Oven Roasted Tomatoes
Since we moved into our house a few years ago, we’ve tried to grow as many of our own vegetables as possible. We still have a lawn, but we’ve re-purposed most of our borders from growing flowers to producing fruit and vegetables. Why, we asked ourselves, settle for a pretty shrub, when we can have a shrub that is just as pretty – but also bears fruit in the summer? When we needed shade, we bought fruit trees and grape vines. Where we needed ground cover, we planted strawberries. Where there was lots of sun, but little water, we planted drought tolerant herbs.
We’re not experts at it by any means. We have our successes and failures, but we do have a few basics that we can depend on that do well, though not necessarily spectacularly, every year, like broccoli or kale. Then there are others that are more unpredictable. Last year we could hardly keep up with the strawberries, this year it’s tomatoes.
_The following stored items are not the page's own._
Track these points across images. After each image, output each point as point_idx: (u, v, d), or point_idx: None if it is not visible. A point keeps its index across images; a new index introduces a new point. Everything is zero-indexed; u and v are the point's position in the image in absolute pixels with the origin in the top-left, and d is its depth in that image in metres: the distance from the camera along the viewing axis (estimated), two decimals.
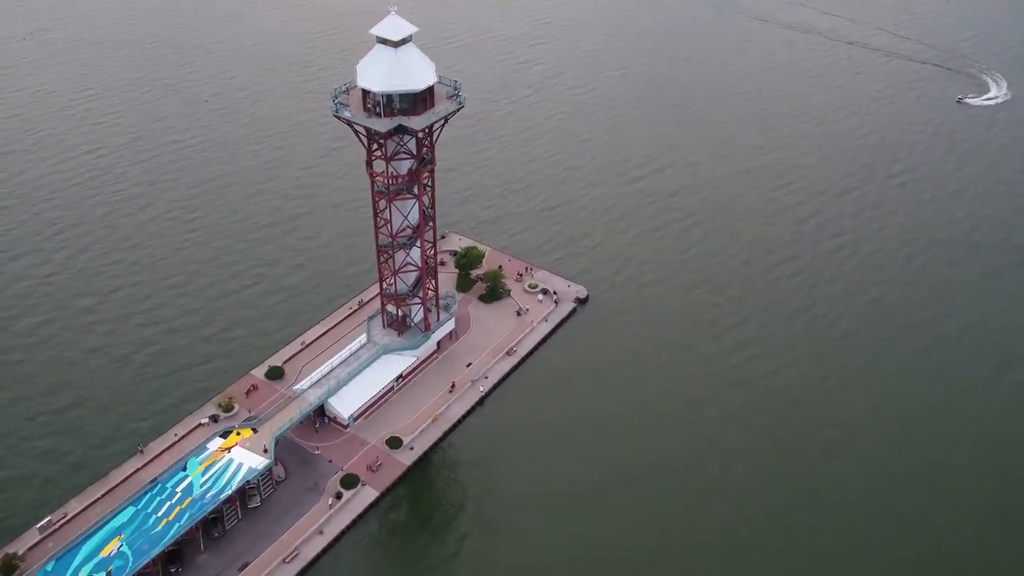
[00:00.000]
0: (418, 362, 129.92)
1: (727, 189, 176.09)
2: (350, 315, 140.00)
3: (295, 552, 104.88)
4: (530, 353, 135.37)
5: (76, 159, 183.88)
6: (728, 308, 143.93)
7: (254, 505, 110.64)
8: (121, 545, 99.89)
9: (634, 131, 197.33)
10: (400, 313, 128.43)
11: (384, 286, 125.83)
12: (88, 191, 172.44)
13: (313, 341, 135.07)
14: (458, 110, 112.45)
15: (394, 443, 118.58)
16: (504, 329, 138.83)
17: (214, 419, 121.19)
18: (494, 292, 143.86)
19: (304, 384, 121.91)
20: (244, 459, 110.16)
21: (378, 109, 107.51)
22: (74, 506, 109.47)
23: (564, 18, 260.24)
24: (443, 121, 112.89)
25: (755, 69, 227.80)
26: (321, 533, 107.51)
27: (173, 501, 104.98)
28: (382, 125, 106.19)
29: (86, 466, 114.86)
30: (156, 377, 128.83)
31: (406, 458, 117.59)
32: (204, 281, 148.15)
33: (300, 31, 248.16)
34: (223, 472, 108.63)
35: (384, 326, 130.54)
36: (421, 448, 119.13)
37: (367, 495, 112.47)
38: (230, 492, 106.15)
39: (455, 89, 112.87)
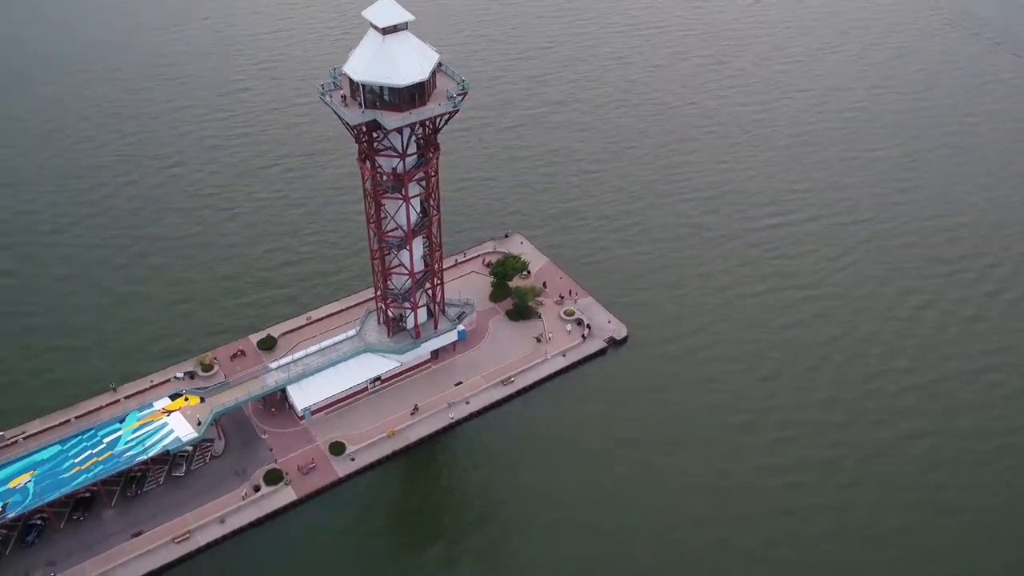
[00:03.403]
0: (403, 368, 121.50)
1: (874, 259, 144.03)
2: (368, 300, 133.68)
3: (187, 534, 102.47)
4: (530, 387, 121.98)
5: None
6: (803, 417, 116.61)
7: (178, 474, 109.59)
8: (30, 481, 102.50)
9: (793, 167, 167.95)
10: (392, 314, 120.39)
11: (377, 284, 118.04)
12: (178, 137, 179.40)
13: (319, 319, 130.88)
14: (452, 113, 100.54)
15: (336, 449, 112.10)
16: (515, 353, 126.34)
17: (191, 375, 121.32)
18: (521, 310, 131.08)
19: (274, 364, 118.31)
20: (176, 427, 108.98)
21: (359, 98, 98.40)
22: (35, 426, 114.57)
23: (787, 21, 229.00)
24: (441, 120, 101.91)
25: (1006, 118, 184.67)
26: (222, 522, 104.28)
27: (95, 451, 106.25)
28: (353, 117, 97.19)
29: (62, 390, 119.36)
30: (159, 323, 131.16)
31: (342, 468, 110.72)
32: (242, 241, 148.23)
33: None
34: (152, 435, 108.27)
35: (379, 323, 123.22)
36: (363, 461, 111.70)
37: (284, 496, 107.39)
38: (145, 457, 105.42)
39: (462, 88, 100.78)
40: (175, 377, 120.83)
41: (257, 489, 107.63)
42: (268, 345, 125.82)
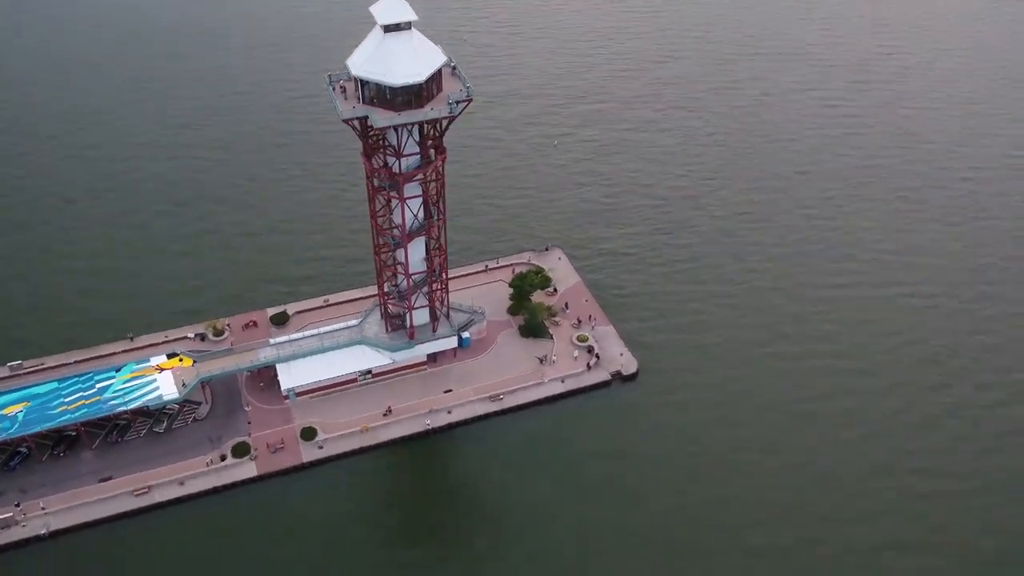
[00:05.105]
0: (396, 366, 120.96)
1: (940, 348, 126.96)
2: None
3: (147, 489, 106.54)
4: (518, 408, 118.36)
5: None
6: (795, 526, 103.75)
7: (159, 430, 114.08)
8: (21, 411, 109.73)
9: (886, 226, 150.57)
10: (392, 311, 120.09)
11: (380, 280, 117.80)
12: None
13: (336, 304, 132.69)
14: (448, 118, 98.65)
15: (308, 434, 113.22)
16: (515, 370, 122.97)
17: (201, 337, 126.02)
18: (532, 327, 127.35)
19: (273, 341, 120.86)
20: (162, 384, 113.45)
21: (358, 93, 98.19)
22: (51, 361, 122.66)
23: (932, 67, 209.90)
24: (441, 124, 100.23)
25: None
26: (181, 484, 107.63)
27: (86, 394, 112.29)
28: (344, 110, 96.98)
29: (86, 332, 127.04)
30: (190, 284, 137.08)
31: (308, 454, 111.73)
32: (287, 221, 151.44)
33: None
34: (139, 388, 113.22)
35: (381, 318, 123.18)
36: (330, 451, 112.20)
37: (246, 470, 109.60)
38: (125, 408, 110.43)
39: (466, 94, 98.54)
40: (187, 336, 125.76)
41: (223, 458, 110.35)
42: (280, 320, 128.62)
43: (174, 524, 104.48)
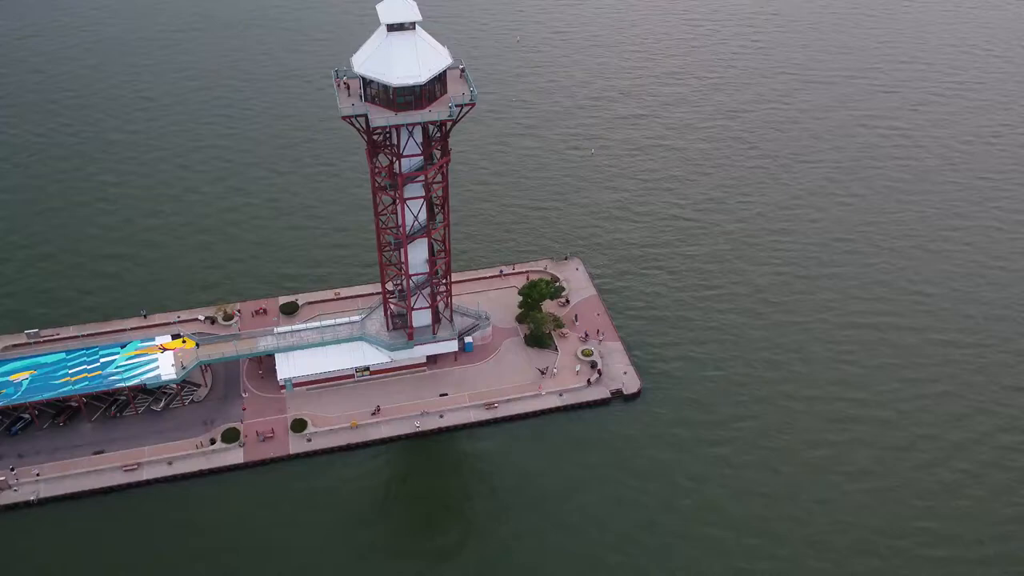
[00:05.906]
0: (394, 365, 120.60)
1: (963, 394, 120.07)
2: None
3: (137, 466, 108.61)
4: (512, 418, 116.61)
5: None
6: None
7: (156, 409, 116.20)
8: (26, 379, 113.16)
9: (931, 265, 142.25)
10: (394, 310, 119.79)
11: (384, 278, 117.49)
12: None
13: (347, 297, 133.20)
14: (447, 122, 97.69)
15: (298, 426, 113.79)
16: (514, 379, 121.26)
17: (212, 321, 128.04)
18: (536, 337, 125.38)
19: (277, 330, 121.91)
20: (162, 365, 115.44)
21: (361, 90, 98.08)
22: (69, 331, 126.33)
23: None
24: (445, 126, 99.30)
25: None
26: (169, 464, 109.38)
27: (89, 367, 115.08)
28: (344, 107, 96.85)
29: (104, 306, 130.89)
30: (208, 267, 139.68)
31: (296, 445, 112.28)
32: (307, 209, 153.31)
33: None
34: (140, 366, 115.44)
35: (384, 315, 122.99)
36: (318, 444, 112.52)
37: (233, 456, 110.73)
38: (123, 385, 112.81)
39: (470, 98, 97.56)
40: (198, 319, 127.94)
41: (213, 442, 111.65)
42: (290, 310, 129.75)
43: (158, 502, 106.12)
I don’t know if it’s the hot, sunny weather we had this year, or if we’ve done something different that we aren’t aware of, but this year we’ve had more tomatoes than the previous three years at least. The plants have nearly taken over the border they are in, and it’s been a trick trying to keep up with all the tomatoes.
We’ve been managing though, and I’ve been getting a lot of experience with different ways of preserving tomatoes. The first thing I tried was making tomato sauce. I peeled, pureed and simmered all day. I ended up with two pint jars of tomato sauce, but it took me all day and at least for me, it seemed like a lot of work.
The next thing I tried was just peeling, putting into freezer safe jars and popping them in the freezer. This was very quick and easy, and since I was up to my elbows in tomatoes at the time, quick and easy was a bonus. As far as how good it is, I’ll know better when I eventually go to use one of the jars.
The third thing I tried was oven roasting. This has been my favorite so far. I used the roma tomatoes, and simply sliced them in half, spread them on a baking sheet, drizzled them with olive oil and sprinkled them with herbs and garlic, then roasted them at 325 degrees until they were nicely done – about 3 hours.
It’s even easier than freezing, and I already know they taste amazing. I have a few ideas of things to do with them – if they ever last long enough to do anything with them. Somehow they always seem to end up being eaten…
What’s your favorite thing to do with a bumper crop of tomatoes?